TASK DESCRIPTION:
Keep the wording of each record exactly the same when you repeat it, and leave out pictures.

THE RECORDS:
════════════════════

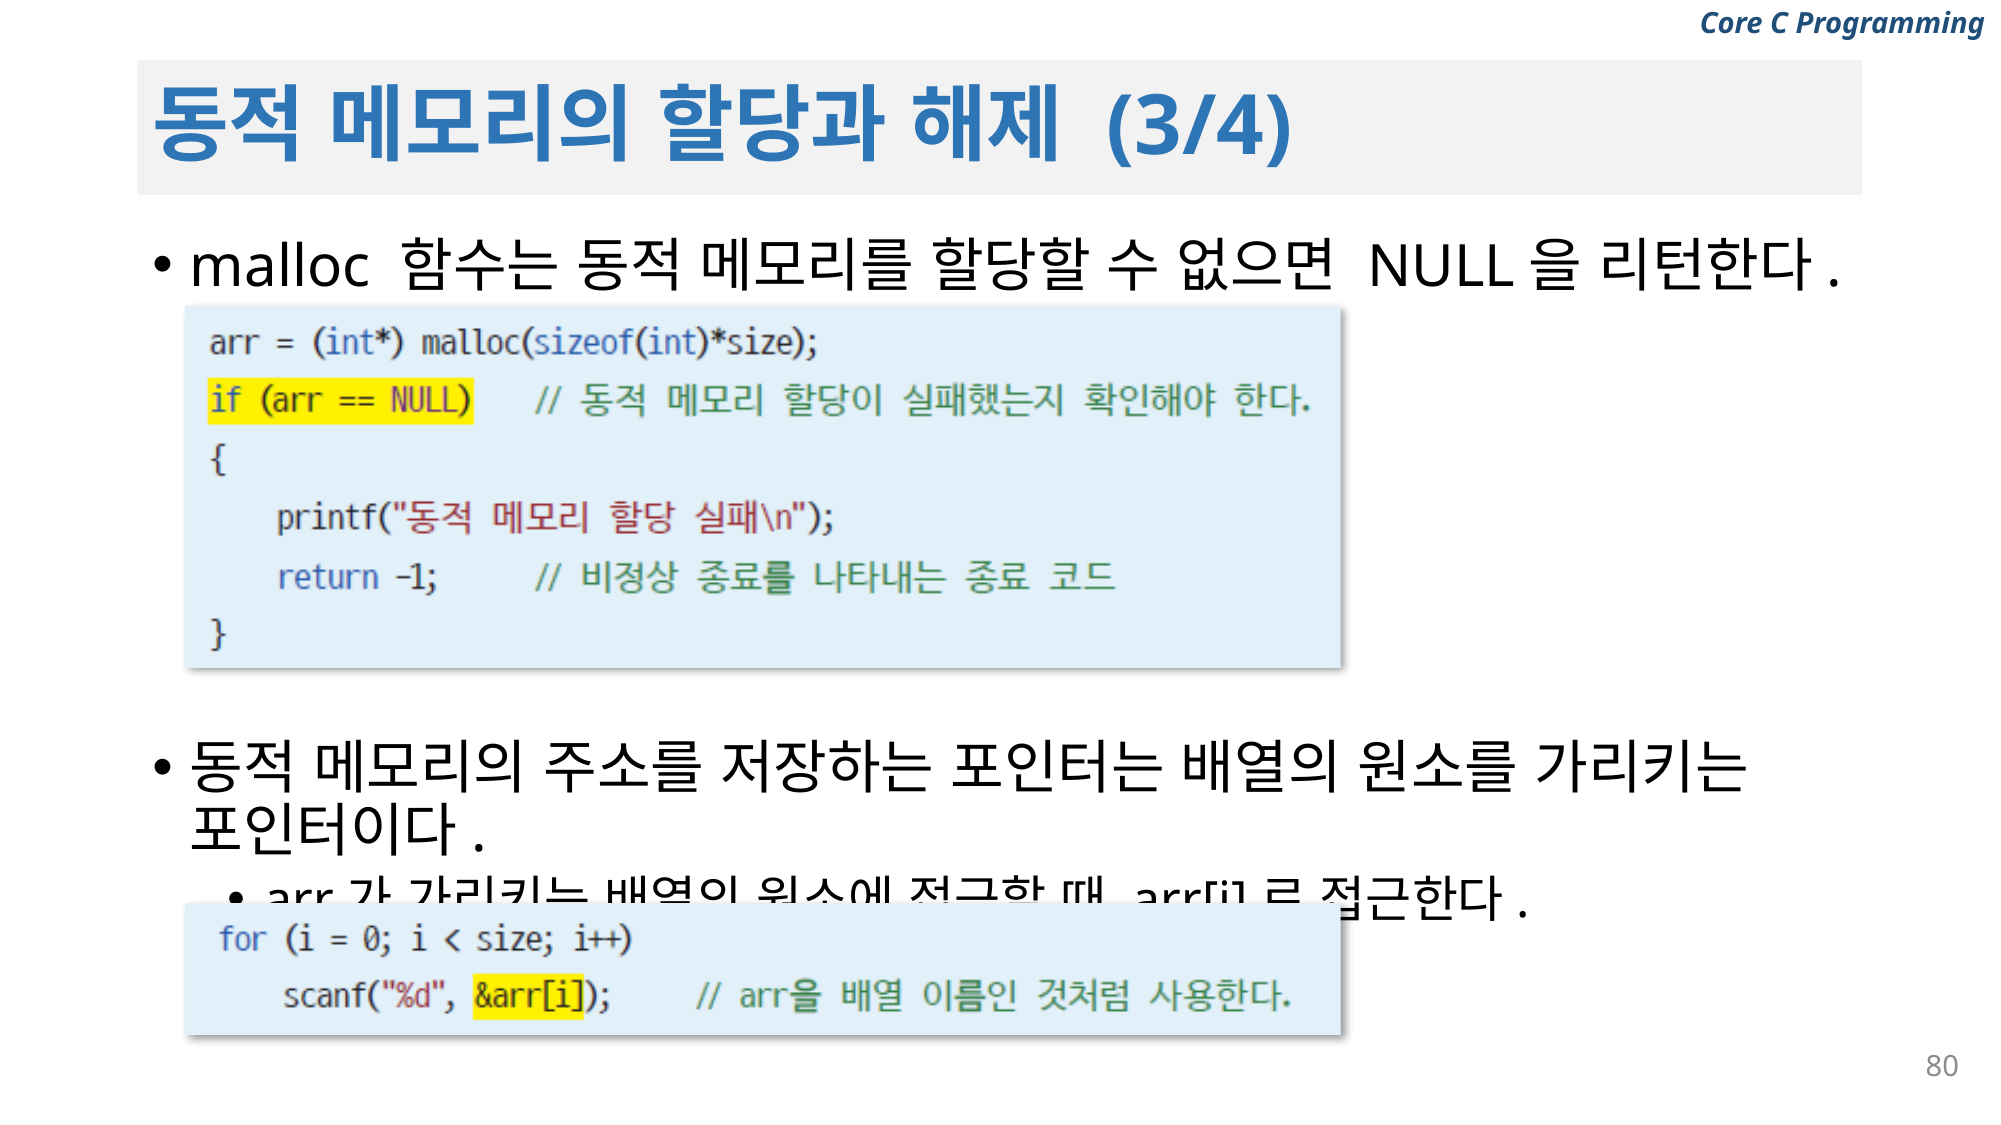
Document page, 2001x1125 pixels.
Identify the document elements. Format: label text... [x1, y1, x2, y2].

picture [185, 903, 1341, 1035]
title 동적 메모리의 할당과 해제 (3/4) [137, 59, 1863, 195]
slide_number 80 [1850, 1028, 1975, 1107]
list malloc 함수는 동적 메모리를 할당할 수 없으면 NULL을 리턴한다. 동적 메모리의 주소를 저장하는 포인터는 배열의 원소를 가리키는 포인터이다. arr가 가리키는 배열의 원소에 접근할 때 arr[i]로 접근한다. [137, 228, 1863, 1084]
picture [185, 306, 1341, 668]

════════════════════

SOLUTION FOR THIS EXERCISE:
Document page, 2001x1125 pixels.
Identify the document elements. Format: label text... [x1, y1, x2, y2].

picture [185, 903, 1341, 1035]
title 동적 메모리의 할당과 해제 (3/4) [137, 59, 1863, 195]
slide_number 80 [1850, 1028, 1975, 1107]
list malloc 함수는 동적 메모리를 할당할 수 없으면 NULL을 리턴한다. 동적 메모리의 주소를 저장하는 포인터는 배열의 원소를 가리키는 포인터이다. arr가 가리키는 배열의 원소에 접근할 때 arr[i]로 접근한다. [137, 228, 1863, 1084]
picture [185, 306, 1341, 668]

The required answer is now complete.